Instagram is a social network built around cellphone photos. It lets people add quirky filters and effects to their snapshots and share them with friends, who can “like” and comment on them.

The service has been something of a rising star in the startup world. Barely 2 years old, it has attracted close to 30 million users, even though it worked only on iPhones until last week, when it released an Android version of its app.

Despite Instagram’s tremendous traction — more than 5 million photos are uploaded each day — the company, which is based in San Francisco, is still tiny.

For much of its existence it has had fewer than seven employees, and it only recently topped 10.

By way of comparison, Foursquare, another cellphone-focused social network, has nearly 100 employees serving 15 million users.

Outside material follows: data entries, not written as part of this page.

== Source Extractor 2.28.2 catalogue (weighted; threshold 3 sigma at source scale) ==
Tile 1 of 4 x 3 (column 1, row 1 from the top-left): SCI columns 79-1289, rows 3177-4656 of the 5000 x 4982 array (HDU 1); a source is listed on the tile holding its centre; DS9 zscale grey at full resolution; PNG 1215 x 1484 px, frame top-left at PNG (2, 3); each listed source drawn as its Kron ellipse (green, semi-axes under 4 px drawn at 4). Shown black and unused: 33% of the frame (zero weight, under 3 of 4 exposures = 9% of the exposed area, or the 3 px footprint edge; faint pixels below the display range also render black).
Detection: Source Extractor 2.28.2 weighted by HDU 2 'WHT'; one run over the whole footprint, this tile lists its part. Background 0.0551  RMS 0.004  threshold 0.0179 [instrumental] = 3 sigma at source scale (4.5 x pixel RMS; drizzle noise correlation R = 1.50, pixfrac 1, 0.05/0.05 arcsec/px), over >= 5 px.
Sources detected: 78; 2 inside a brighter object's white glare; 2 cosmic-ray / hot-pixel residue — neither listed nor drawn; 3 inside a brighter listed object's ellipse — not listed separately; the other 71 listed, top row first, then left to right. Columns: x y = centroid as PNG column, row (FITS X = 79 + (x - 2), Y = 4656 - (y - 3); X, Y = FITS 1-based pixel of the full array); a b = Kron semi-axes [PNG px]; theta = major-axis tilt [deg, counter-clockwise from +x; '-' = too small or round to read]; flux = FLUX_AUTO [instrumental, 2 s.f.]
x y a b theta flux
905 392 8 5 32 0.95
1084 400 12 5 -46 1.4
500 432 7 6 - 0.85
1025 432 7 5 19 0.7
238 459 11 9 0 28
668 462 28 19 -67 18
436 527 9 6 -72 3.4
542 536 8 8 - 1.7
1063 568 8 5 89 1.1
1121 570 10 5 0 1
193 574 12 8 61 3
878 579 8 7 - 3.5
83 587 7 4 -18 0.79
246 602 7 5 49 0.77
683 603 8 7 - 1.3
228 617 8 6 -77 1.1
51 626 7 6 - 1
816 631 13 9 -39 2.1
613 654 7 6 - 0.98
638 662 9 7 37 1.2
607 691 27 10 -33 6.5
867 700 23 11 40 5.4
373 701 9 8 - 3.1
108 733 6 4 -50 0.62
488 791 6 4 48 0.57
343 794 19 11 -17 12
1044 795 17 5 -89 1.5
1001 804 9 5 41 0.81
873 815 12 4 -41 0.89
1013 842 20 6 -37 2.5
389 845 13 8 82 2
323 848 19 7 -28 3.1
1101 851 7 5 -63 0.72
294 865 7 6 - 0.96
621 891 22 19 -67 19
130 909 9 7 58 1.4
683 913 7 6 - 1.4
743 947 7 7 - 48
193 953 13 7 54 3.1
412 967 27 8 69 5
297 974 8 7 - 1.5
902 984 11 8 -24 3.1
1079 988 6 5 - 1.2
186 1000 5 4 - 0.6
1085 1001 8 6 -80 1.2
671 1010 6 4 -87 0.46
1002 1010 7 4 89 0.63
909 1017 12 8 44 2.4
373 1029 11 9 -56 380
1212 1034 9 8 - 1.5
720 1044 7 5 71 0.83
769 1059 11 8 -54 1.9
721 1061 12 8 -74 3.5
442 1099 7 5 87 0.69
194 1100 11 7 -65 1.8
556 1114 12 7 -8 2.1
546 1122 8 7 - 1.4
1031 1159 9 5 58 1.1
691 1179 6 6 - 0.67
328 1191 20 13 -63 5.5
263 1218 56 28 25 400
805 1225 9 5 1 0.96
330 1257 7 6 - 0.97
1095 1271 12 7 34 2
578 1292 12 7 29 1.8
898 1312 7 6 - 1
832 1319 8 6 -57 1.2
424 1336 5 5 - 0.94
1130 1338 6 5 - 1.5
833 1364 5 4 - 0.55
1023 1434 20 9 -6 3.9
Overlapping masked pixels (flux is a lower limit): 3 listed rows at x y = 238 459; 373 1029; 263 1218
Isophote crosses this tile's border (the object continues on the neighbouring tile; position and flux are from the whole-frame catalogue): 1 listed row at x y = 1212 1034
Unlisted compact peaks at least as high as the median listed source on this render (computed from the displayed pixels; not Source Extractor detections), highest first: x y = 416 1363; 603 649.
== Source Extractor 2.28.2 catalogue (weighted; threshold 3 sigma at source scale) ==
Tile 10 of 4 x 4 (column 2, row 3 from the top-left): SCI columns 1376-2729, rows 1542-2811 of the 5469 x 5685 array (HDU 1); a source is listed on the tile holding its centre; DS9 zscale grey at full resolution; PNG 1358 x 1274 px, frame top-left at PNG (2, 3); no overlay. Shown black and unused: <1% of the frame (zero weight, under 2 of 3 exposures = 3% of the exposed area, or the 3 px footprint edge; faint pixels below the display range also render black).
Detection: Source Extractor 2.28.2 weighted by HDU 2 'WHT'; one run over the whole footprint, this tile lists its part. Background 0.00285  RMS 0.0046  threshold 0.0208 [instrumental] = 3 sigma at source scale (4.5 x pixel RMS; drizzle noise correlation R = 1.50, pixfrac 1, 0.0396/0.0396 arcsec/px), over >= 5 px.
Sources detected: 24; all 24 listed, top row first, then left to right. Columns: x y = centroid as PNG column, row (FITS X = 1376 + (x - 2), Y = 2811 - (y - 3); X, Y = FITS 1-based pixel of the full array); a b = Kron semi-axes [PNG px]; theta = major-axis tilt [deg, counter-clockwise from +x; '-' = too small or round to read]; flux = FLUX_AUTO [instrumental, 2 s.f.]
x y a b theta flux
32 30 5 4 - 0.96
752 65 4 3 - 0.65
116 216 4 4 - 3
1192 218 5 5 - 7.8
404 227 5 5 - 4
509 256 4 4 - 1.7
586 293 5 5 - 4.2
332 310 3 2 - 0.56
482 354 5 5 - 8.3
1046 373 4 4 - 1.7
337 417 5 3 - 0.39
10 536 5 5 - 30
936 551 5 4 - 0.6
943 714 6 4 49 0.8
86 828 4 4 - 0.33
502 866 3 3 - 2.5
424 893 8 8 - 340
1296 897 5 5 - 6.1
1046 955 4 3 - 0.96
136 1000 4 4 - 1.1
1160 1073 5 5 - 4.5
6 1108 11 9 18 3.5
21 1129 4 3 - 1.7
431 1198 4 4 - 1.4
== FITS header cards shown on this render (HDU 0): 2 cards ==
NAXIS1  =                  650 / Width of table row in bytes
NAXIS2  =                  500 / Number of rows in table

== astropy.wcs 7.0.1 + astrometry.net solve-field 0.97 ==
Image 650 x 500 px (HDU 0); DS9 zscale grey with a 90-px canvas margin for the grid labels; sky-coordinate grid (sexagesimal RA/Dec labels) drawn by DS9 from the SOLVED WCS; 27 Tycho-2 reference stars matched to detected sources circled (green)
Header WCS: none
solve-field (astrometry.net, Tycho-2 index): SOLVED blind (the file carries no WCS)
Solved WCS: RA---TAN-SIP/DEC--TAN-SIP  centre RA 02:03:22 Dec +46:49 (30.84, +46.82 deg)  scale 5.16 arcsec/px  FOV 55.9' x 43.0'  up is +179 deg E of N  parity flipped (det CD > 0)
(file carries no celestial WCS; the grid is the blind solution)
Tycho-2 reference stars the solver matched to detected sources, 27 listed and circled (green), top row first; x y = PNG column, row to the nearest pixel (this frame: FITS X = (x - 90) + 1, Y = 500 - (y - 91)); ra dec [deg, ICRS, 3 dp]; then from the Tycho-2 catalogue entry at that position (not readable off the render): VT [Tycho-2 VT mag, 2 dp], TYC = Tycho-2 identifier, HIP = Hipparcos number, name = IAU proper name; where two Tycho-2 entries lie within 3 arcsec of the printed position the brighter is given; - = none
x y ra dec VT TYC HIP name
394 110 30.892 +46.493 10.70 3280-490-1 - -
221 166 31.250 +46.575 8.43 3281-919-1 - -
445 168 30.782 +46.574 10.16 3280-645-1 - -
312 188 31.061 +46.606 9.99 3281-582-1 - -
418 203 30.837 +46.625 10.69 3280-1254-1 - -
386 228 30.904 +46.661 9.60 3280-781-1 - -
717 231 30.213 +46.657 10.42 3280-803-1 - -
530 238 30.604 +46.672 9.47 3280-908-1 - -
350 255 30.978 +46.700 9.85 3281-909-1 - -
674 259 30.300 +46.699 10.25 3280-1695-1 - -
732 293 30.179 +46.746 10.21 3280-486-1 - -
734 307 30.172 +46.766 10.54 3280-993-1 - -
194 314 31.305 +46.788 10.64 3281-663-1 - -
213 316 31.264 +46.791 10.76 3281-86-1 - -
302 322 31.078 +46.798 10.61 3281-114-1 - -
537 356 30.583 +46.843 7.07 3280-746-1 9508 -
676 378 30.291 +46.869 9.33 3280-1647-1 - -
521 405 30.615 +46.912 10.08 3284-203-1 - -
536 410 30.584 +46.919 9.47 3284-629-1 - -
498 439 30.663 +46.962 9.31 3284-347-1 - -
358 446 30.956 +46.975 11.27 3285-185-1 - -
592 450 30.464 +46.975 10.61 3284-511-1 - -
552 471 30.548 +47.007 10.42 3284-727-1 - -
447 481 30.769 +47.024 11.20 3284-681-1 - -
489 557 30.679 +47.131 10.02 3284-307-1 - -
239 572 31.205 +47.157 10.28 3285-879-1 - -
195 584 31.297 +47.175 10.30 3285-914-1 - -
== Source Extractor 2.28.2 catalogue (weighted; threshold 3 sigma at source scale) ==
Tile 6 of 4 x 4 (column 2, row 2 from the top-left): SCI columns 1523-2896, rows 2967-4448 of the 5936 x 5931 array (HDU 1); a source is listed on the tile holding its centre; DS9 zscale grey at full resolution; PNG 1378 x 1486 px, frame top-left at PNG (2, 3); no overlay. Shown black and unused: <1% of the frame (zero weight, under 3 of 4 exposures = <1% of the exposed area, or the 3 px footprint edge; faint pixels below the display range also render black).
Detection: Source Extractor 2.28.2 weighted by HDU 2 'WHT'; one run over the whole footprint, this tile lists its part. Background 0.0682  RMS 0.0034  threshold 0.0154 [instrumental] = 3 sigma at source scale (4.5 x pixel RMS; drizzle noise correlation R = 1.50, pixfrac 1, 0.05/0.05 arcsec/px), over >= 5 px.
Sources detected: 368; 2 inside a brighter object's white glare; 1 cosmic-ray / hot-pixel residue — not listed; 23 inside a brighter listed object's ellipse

Facebook has been interested in Instagram for some time. In early 2011, Zuckerberg reached out to Instagram to discuss possibly purchasing the company, but Kevin Systrom, chief executive of Instagram, chose to keep it independent and focus on expanding it, two Facebook engineers, who asked not to be named, said in August. At the time, Instagram had fewer than 7 million users.

Although Facebook has tended to write much smaller checks in the past, Instagram’s surging momentum likely compelled it to make the billion-dollar deal.

Last week, Instagram closed a $50 million financing round with several prominent investors, including Sequoia Capital, an early backer of Google; Thrive Capital, the firm run by Joshua Kushner; and Greylock Capital, an early investor of LinkedIn.

The round valued the photo service at about $500 million, according to one person with knowledge of the matter, who requested anonymity because the discussions were private.

With Facebook’s purchase, one week later, that investment has now doubled in value. Previously, the company raised $7.5 million in a round led by Baseline Ventures and Andreessen Horowitz.

Rebecca Lieb, an analyst at the Altimeter Group, described the Instagram acquisition as central to one of Facebook’s most urgent needs: how to make its service more appealing on smartphones.

“It’s easier to update Facebook when you’re on the go with a snapshot rather than with text,” Lieb said. “I think it’s definitely a mobile play.”

As more and more people log onto Facebook using mobile devices, Facebook is faced with the challenge of figuring out new ways to make money from the small screens.

“We really don’t know how Facebook will monetize mobile platforms,” Lieb said. “The first step is to make Facebook friendlier on mobile devices, and this will certainly do that.”

Some Instagram fans quickly expressed concern about the fate of the service, since it is not uncommon for Facebook to buy a small startup and then shut down its service, as was the case with FriendFeed, Hot Potato and most recently Gowalla, a location-based app.

One such user, Giovanni Gallucci, said on Zuckerberg’s page: “I assume it’ll see the same fate as Gowalla. Oh well — it was fun while it lasted.”